# [GOAL OF THE EXERCISE]
Give again, word for word, every line in the entries below from the line with "27. 连理枝比翼鸟：连理枝" up to and including the line with "37. 献芹：《列子杨朱》有", and no other line.

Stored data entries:
##########

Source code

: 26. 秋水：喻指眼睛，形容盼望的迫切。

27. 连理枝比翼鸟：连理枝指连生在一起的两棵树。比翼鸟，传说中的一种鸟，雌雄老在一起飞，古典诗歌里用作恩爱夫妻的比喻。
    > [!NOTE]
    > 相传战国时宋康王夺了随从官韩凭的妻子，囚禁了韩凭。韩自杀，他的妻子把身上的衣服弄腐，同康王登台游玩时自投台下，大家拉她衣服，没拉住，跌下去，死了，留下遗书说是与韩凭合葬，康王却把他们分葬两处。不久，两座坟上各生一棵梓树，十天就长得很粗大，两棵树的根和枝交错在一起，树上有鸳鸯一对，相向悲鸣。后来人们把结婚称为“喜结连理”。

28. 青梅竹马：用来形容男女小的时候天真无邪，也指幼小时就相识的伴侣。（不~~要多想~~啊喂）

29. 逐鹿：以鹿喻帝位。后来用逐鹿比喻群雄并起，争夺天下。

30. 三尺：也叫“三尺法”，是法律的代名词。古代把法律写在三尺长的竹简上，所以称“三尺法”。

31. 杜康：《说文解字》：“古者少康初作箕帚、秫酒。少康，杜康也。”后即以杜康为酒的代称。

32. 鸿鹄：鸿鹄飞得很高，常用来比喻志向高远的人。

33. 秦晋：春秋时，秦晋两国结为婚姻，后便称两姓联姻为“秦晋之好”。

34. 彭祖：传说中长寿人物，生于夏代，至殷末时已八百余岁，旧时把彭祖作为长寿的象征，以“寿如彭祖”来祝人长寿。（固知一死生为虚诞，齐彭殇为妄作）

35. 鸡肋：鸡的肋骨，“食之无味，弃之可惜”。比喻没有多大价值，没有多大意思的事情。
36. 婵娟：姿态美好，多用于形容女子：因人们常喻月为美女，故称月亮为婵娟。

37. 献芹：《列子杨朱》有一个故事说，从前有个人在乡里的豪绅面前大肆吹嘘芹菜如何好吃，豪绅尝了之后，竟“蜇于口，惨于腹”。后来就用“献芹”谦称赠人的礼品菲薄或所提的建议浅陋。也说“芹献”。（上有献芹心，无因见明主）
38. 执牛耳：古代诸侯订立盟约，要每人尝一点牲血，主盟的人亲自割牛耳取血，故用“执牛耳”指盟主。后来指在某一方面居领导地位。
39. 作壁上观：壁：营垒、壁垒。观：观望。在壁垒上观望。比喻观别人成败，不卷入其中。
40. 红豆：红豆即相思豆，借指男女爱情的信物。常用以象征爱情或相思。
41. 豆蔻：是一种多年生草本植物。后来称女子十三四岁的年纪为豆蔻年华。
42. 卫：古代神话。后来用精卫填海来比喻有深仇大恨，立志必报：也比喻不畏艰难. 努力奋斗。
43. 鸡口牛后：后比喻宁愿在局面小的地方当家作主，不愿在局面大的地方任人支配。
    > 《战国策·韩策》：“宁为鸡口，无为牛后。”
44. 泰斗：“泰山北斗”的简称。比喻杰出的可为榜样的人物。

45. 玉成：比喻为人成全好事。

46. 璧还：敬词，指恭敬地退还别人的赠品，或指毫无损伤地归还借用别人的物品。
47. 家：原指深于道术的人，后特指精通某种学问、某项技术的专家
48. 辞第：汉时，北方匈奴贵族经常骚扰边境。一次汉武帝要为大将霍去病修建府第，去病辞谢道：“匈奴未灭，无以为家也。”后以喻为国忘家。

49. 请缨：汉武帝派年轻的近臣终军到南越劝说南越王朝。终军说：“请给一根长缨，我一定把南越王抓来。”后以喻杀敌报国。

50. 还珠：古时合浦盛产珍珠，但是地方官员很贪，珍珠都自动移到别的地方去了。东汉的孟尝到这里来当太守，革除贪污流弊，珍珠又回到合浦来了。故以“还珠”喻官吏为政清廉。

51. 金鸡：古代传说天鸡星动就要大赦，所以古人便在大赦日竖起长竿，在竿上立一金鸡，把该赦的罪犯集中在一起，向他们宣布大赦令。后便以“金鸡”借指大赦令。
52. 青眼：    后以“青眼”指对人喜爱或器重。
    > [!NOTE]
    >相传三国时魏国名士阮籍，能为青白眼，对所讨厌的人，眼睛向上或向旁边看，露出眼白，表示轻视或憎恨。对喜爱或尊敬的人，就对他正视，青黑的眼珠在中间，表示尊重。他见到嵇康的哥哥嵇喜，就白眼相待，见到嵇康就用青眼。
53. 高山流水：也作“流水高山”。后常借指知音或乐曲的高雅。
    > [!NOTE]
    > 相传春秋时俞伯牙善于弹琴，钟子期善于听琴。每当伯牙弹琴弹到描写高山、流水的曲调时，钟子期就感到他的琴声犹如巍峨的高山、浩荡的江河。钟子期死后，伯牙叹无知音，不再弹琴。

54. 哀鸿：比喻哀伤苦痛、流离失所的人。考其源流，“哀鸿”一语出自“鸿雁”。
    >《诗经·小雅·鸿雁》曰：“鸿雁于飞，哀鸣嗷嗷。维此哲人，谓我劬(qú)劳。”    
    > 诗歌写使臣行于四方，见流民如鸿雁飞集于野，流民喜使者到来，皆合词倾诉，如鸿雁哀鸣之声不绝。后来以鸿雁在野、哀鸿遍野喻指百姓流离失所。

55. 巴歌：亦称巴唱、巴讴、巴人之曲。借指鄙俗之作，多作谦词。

##########

# [WRITTEN SOLUTION]
27. 连理枝比翼鸟：连理枝指连生在一起的两棵树。比翼鸟，传说中的一种鸟，雌雄老在一起飞，古典诗歌里用作恩爱夫妻的比喻。
    > [!NOTE]
    > 相传战国时宋康王夺了随从官韩凭的妻子，囚禁了韩凭。韩自杀，他的妻子把身上的衣服弄腐，同康王登台游玩时自投台下，大家拉她衣服，没拉住，跌下去，死了，留下遗书说是与韩凭合葬，康王却把他们分葬两处。不久，两座坟上各生一棵梓树，十天就长得很粗大，两棵树的根和枝交错在一起，树上有鸳鸯一对，相向悲鸣。后来人们把结婚称为“喜结连理”。

28. 青梅竹马：用来形容男女小的时候天真无邪，也指幼小时就相识的伴侣。（不~~要多想~~啊喂）

29. 逐鹿：以鹿喻帝位。后来用逐鹿比喻群雄并起，争夺天下。

30. 三尺：也叫“三尺法”，是法律的代名词。古代把法律写在三尺长的竹简上，所以称“三尺法”。

31. 杜康：《说文解字》：“古者少康初作箕帚、秫酒。少康，杜康也。”后即以杜康为酒的代称。

32. 鸿鹄：鸿鹄飞得很高，常用来比喻志向高远的人。

33. 秦晋：春秋时，秦晋两国结为婚姻，后便称两姓联姻为“秦晋之好”。

34. 彭祖：传说中长寿人物，生于夏代，至殷末时已八百余岁，旧时把彭祖作为长寿的象征，以“寿如彭祖”来祝人长寿。（固知一死生为虚诞，齐彭殇为妄作）

35. 鸡肋：鸡的肋骨，“食之无味，弃之可惜”。比喻没有多大价值，没有多大意思的事情。
36. 婵娟：姿态美好，多用于形容女子：因人们常喻月为美女，故称月亮为婵娟。

37. 献芹：《列子杨朱》有一个故事说，从前有个人在乡里的豪绅面前大肆吹嘘芹菜如何好吃，豪绅尝了之后，竟“蜇于口，惨于腹”。后来就用“献芹”谦称赠人的礼品菲薄或所提的建议浅陋。也说“芹献”。（上有献芹心，无因见明主）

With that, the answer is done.